The industry is moving forward, despite protests to the contrary. Now it is our publicity that needs shifting up a gear.
One complaint I hear from members on the supply side of the industry is that nothing has changed since Constructing the Team appeared nearly five years ago. I do not usually hear the same concern from clients – certainly not from larger, professional clients.

Indeed, the client opinion surveys collected by the Construction Clients Forum and published by the Construction Industry Board (both of which emerged from Constructing the Team) have shown that clients accept that there has been a significant improvement in their satisfaction with the performance of their contractors over the past few years and, to a lesser extent, of their professional consultants.

The surveys give no grounds for complacency, however. There is still a long way to go to achieve real client satisfaction and world-class best practice.

Things are moving in the upper echelon of projects and this is valuable, but it still leaves huge areas of smaller work unaffected. Many small firms are excellent in the actual techniques of construction, but they could be better still, if they were aware of some of the guidance that has come from many sources, including the CIB and the Reading Construction Forum, in recent years.

One does not need to be Laing or Bovis to know how to improve performance. A much smaller firm, George & Harding of Bournemouth, understands those techniques very well, as Colin Harding regularly shows in these pages.

The challenge for the CIB and others over the next few years, as CIB Best Practice Panel chairman Richard Saxon has pointed out all too often, is to push the knowledge down to a wider base.

Had there been no improvement at all, I would have wasted the last six years of my life. So, too, would the large number of expert practitioners from the client and supply sectors who gave evidence to my review, made up the working groups of the CIB, sat on the board and its panels and in many other expert forums such as the CIB umbrella groups, the Construction Round Table and the Design Build Foundation.

The Egan report, and all the work that went into it, would have been pointless. The government's strong lead for client improvement, headed by deputy prime minister John Prescott and ably supported by construction minister Nick Raynsford and defence minister John Spellar, would have been futile.

When people grumble that nothing has changed, some are really complaining that clients still choose contractors on lowest price alone

There would be no partnering. No Construction Act. No demonstration projects. No Movement for Innovation.

A very experienced construction barrister said to me recently that there had been a sharp decline in the number of construction writs being issued, and claims work had noticeably reduced.

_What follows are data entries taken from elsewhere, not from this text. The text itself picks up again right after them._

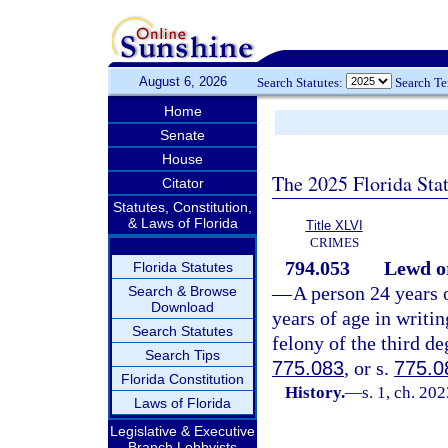
August 6, 2026
Search Statutes:
Search T
Home
Senate
House
The 2025 Florida Sta
Citator
Statutes, Constitution,
& Laws of Florida
Title XLVI
CRIMES
794.053
Lewd or
Florida Statutes
—
A person 24 years o
Search & Browse
Download
years of age in writi
Search Statutes
felony of the third de
Search Tips
775.083
, or s.
775.0
Florida Constitution
History.
—
s. 1, ch. 20
Laws of Florida
Legislative & Executive
Branch Lobbyists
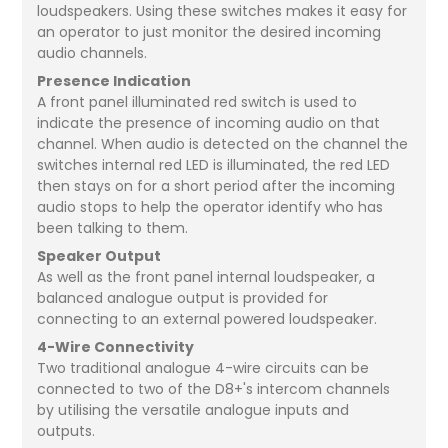
loudspeakers. Using these switches makes it easy for
an operator to just monitor the desired incoming
audio channels.
Presence Indication
A front panel illuminated red switch is used to
indicate the presence of incoming audio on that
channel. When audio is detected on the channel the
switches internal red LED is illuminated, the red LED
then stays on for a short period after the incoming
audio stops to help the operator identify who has
been talking to them.
Speaker Output
As well as the front panel internal loudspeaker, a
balanced analogue output is provided for
connecting to an external powered loudspeaker.
4-Wire Connectivity
Two traditional analogue 4-wire circuits can be
connected to two of the D8+'s intercom channels
by utilising the versatile analogue inputs and
outputs.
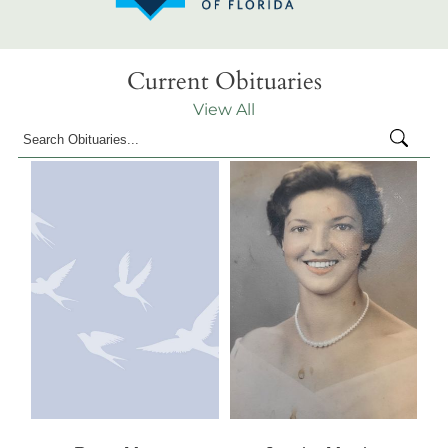
Current Obituaries
View All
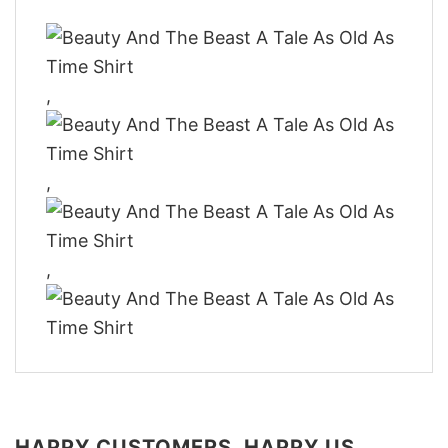
,
,
,
HAPPY CUSTOMERS, HAPPY US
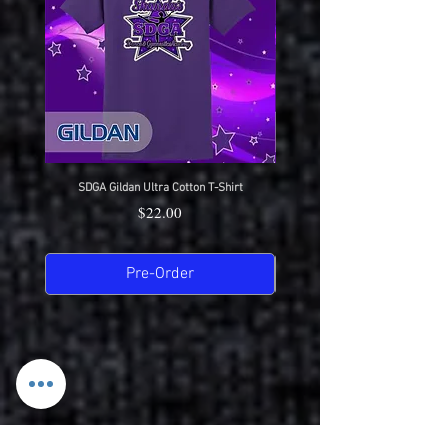
SDGA Gildan Ultra Cotton T-Shirt
SDGA Sport-Tek Dry-Fit Compet
Price
$22.00
Pre-Order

Much has changed. The industry is capable of vast improvement and it has shown it. The only part of the Egan report that I regretted was its suggestion that the industry was not capable of improvement, but would have to begin all over again. In reality, the choice is not as stark as that.

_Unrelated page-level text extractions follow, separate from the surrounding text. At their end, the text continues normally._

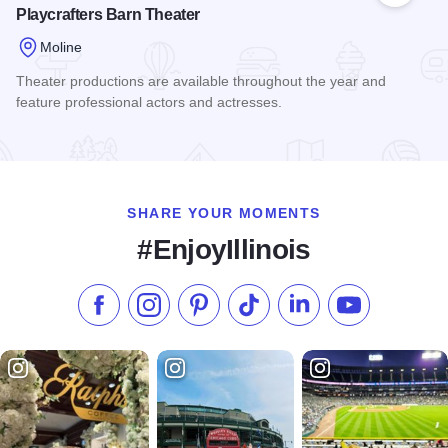
Playcrafters Barn Theater
Moline
Theater productions are available throughout the year and
feature professional actors and actresses.
Read more about Playcrafters Barn Theater
SHARE YOUR MOMENTS
#EnjoyIllinois
Like us on Facebook
Follow us on Instagram
Check our Pinterest
Follow us on TikTok
Follow us on LinkedI
Subscribe to 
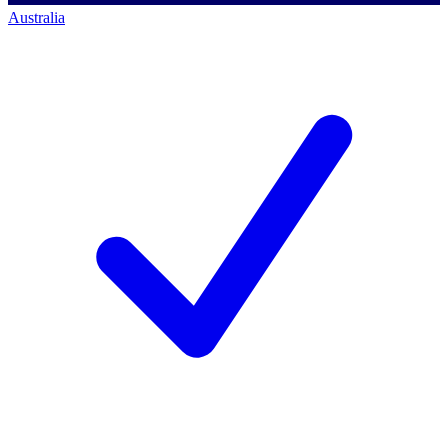
Australia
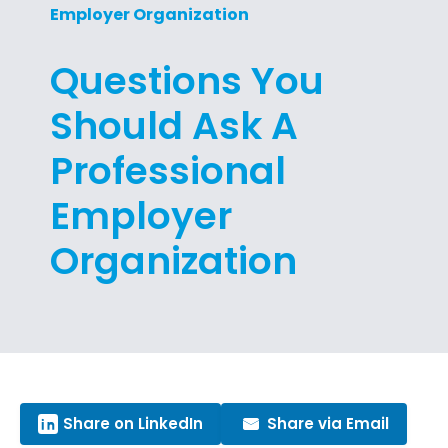
Employer Organization
Questions You
Should Ask A
Professional
Employer
Organization
Share on LinkedIn
Share via Email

The industry was already rethinking construction, and taking action accordingly. Egan described the correct route. The government's best practice programme, strongly supported by the Treasury and the DETR, has provided the dynamic impetus and the tools.

So, what do people mean when they grumble that nothing has changed? Some are really complaining that clients are still choosing their contractors on the basis of lowest price alone, without any attention to best practice or value for money. That is true. There is still much to be done to get the best-value message over to smaller or occasional clients.

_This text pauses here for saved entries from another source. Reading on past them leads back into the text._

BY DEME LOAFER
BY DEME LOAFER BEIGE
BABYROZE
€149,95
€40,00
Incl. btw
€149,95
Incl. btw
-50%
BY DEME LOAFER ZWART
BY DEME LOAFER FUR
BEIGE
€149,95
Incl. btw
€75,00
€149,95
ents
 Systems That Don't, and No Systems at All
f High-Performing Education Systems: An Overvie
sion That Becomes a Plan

The Construction Clients Forum produced an excellent leaflet aimed specifically at such clients a couple of years ago. Resources should be sought, perhaps through the DETR's Construction Best Practice Programme, to ensure the widest possible dissemination of that leaflet through chambers of commerce, Rotary and Lions' clubs, professional institutions and trade associations unconnected with construction, and any other route that will attract the attention of small and occasional clients, particularly in the commercial, retail and industrial sectors.

If the CCF still has spare copies, it should be helped to clear them. If it has run out, the leaflet should be reprinted. We cannot rely on Bob the Builder to get the message across, or on National Construction Week once a year or so.